Let’s face it – today’s job culture has evolved tremendously, and through its consistent adaptation to meet the fickle demands of modern society, has eventually developed into something unlike the past has ever suggested. Temporary jobs, once seen as “last resort” options, are now gaining more in popularity between both employees and employers than ever before. Job security and stability, once cherished ideals, are concepts that are arguably fast becoming outdated and irrelevant in a world where flexibility, specialisation, and outsourcing are the new names of the game.
Roughly one third of Spain’s workforce, for example, is working at temporary jobs. Europe in general seems to be following a similar direction as well, where one out of seven jobs is now temporary. The empirical evidence and statistical data all depict impressive growth in the popularity of temporary jobs over the years, and collectively they seem to point towards a radically different future ahead in terms of employment.

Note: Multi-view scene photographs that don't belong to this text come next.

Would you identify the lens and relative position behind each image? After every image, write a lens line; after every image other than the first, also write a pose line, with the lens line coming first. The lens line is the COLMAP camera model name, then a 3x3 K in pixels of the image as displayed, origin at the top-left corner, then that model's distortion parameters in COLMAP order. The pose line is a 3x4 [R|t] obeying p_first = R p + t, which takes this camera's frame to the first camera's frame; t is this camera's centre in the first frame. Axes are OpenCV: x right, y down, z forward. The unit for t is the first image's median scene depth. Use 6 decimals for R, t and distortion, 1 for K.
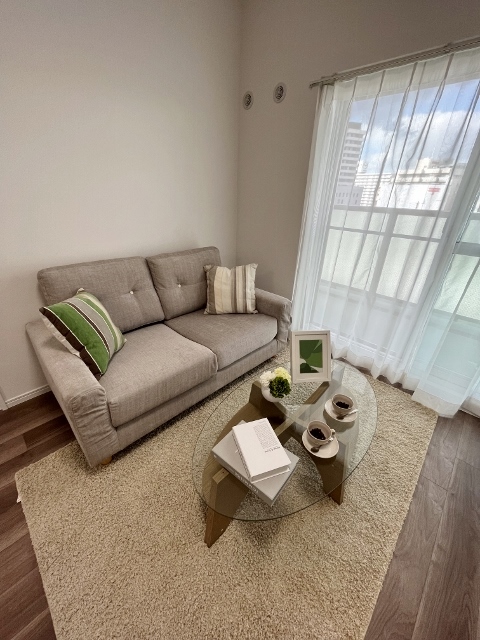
lens RADIAL K [[256.9, 0, 240.7], [0, 256.9, 320.7], [0, 0, 1]] dist [0.001640, 0.000004]
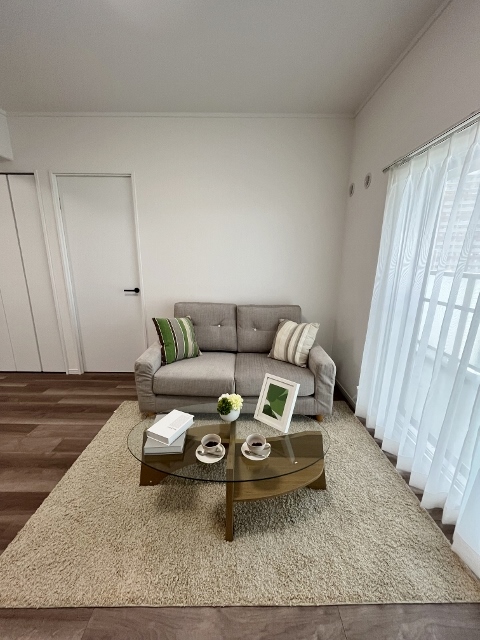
lens RADIAL K [[256.9, 0, 238.7], [0, 256.9, 322.1], [0, 0, 1]] dist [0.001640, 0.000004]
pose [[0.693892, 0.151916, -0.703871, 0.625469], [-0.315174, 0.942962, -0.107186, -0.007935], [0.647440, 0.296217, 0.702194, 0.032654]]
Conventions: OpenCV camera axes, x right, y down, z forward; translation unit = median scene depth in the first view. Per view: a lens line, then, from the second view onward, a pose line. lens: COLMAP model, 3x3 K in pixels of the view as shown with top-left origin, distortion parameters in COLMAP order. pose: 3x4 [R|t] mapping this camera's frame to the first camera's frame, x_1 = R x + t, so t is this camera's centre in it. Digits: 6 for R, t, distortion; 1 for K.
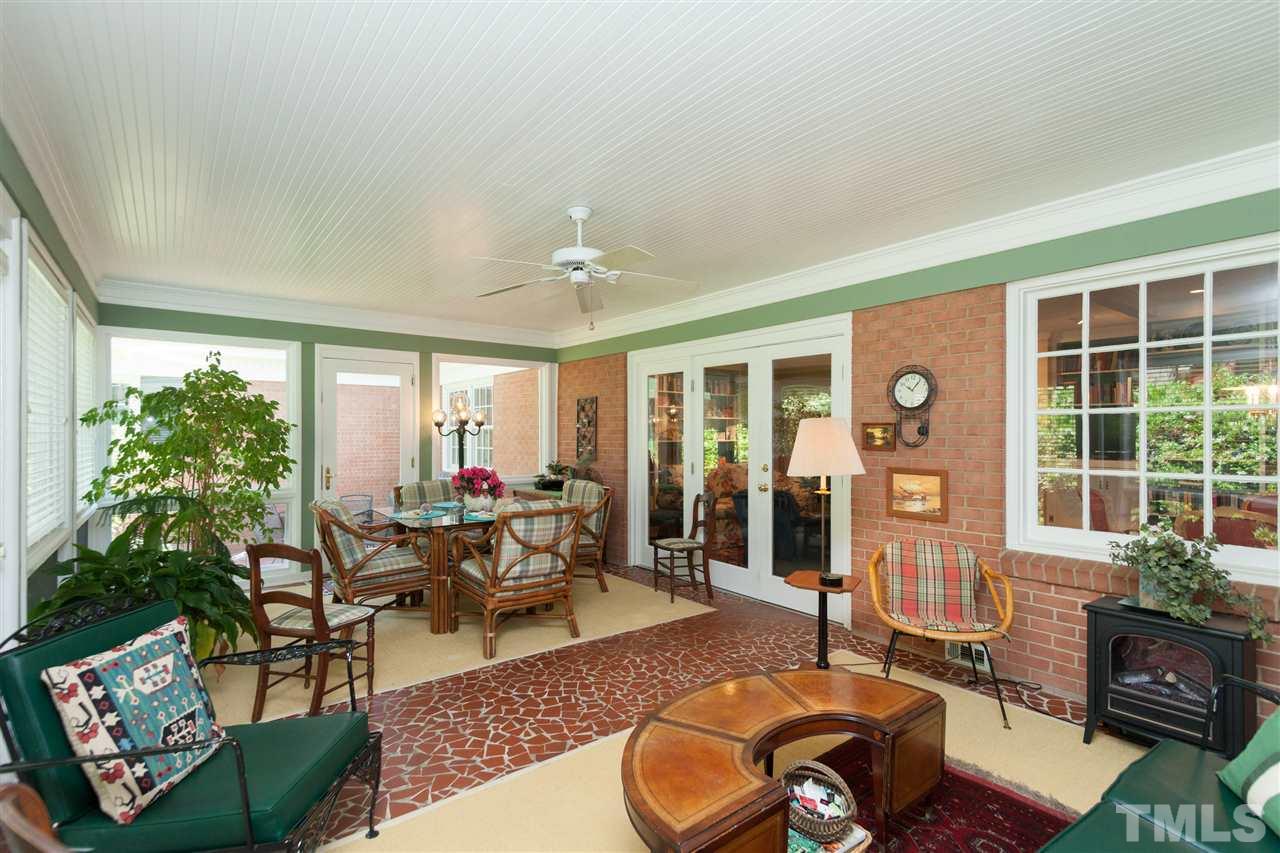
lens RADIAL K [[603.5, 0, 636.5], [0, 603.5, 421.8], [0, 0, 1]] dist [0.000671, -0.000492]
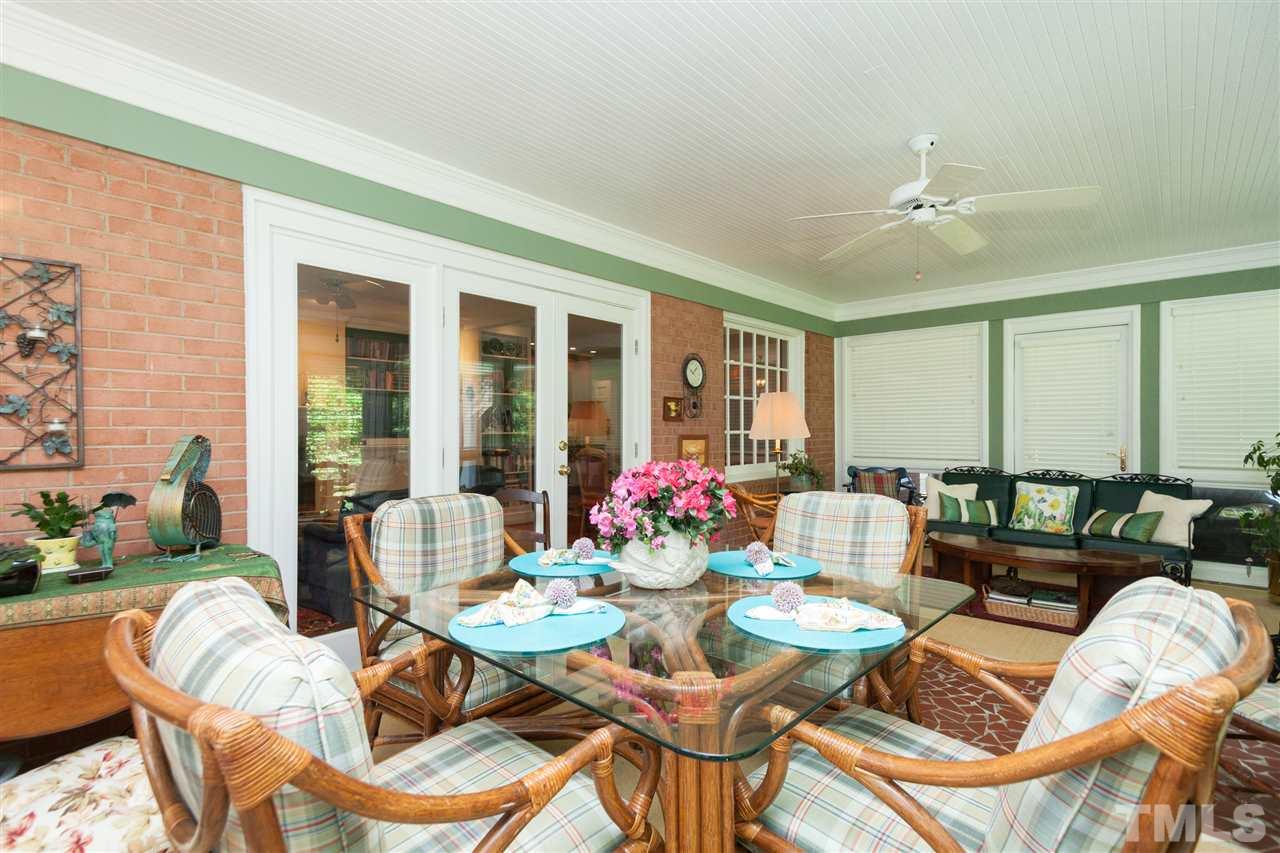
lens RADIAL K [[603.5, 0, 636.5], [0, 603.5, 421.8], [0, 0, 1]] dist [0.000671, -0.000492]
pose [[-0.184410, 0.024107, 0.982554, -0.716738], [-0.006922, 0.999642, -0.025826, 0.078834], [-0.982825, -0.011564, -0.184177, 1.281061]]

Interestingly, to many employees, especially those trapped in the mindsets of the older generation, working as a temp might still initially sound extremely unappealing. Most would recklessly stereotype temporary positions with tedious and low-skilled labour, having relatively lower pay and completely lacking in the essential benefits usually available to full-time job holders. Yet what these people fail to realise is that these sweeping generalisations are often dangerously misguided in today’s context and may even prove potentially damaging to one’s career in the long term.
Benefits of ‘Temp-ing’
Temporary jobs, also popularly known as ‘temping’, have several sharp differences as compared to their permanent counterparts. First of all, they’re obviously temporary, but what might be really more important is that they also offer a distinctly different overall work experience for the individual and certain perks that simply cannot be found on any other route of employment.
Unlike conventional assumptions, certain temporary jobs are actually paying more than their full-time counterparts. From a difference of a lower average hourly pay almost fifteen years ago, temporary jobs today can actually pay up to three times more earnings depending on employee skills and the demand for it. Of course, temporary workers still don’t get the various benefits that full-timers get, such as holiday entitlement, and pensions. Yet, if anything, current trends indicate that the gulf is steadily being reduced, with certain benefits, such as sick leave and retirement funds already available to temporary workers.
Temporary jobs also offer a flexible schedule and a varied work environment, giving workers the freedom to manage their time in ways not normally possible for permanent jobs. This hence makes them highly attractive and ideal for students or people who already hold part-time jobs. Additionally, workers are given the opportunity to enhance existing skill sets while learning new ones as compared to permanent positions where one’s skill set would simply be confined to that particular job.
People who are often unsure or indecisive of which industry and line of work they wish to pursue would especially find temping a favorable option. Temping is a powerful method to sample a wide array of jobs, allowing them to experience work in many different fields while having the reassuring knowledge that they would not end up ‘stuck’ at the job should they find it unsuitable. Temporary jobs also allow people to familiarise themselves with specific fields and build up network effects should they be looking into business and self-employment in the future.
Getting That Ideal Job
A common misconception among the misinformed is an unwarranted fear that holding a temp job is a trap that might eventually hinder their prospects of finding a permanent one. Instead, temp positions actually strengthen one’s resume in times of unemployment between permanent jobs, thus increasing overall ’employability’. Furthermore, what people easily forget is that temporary jobs often hold the potential to lead on to permanent ones, especially more so should vacancies conveniently open up.
Even if other potential perks of temping fail to materialise, temporary jobs allow the worker to build a network of contacts that in turn increase permanent employment opportunities. Significantly, in today’s highly political corporate world, establishing good impressions and connections with the relevant people from various fields can often play a critical role in the formula for success – something temping allows one to do with great efficiency.
How then should we properly view temporary jobs? Today’s temporary workers are no longer the vulnerable and marginalised portion of society left with few alternative options, but instead the young, savvy generation who are shrewdly prioritising flexibility and networking. Truly, we need to collectively recognise this before the full benefits of temping can be effectively derived and allocated to the fragments of society that need them most.
Hence, the next time a temporary position opens up in a period of unemployment, grasp the opportunity to build extended networks while broadening your horizons. While there are certainly no real absolutes and guarantees in today’s complex world of corporate culture, you may soon find yourself moving up that elusive ladder to success faster than anything else you could otherwise have possibly imagined.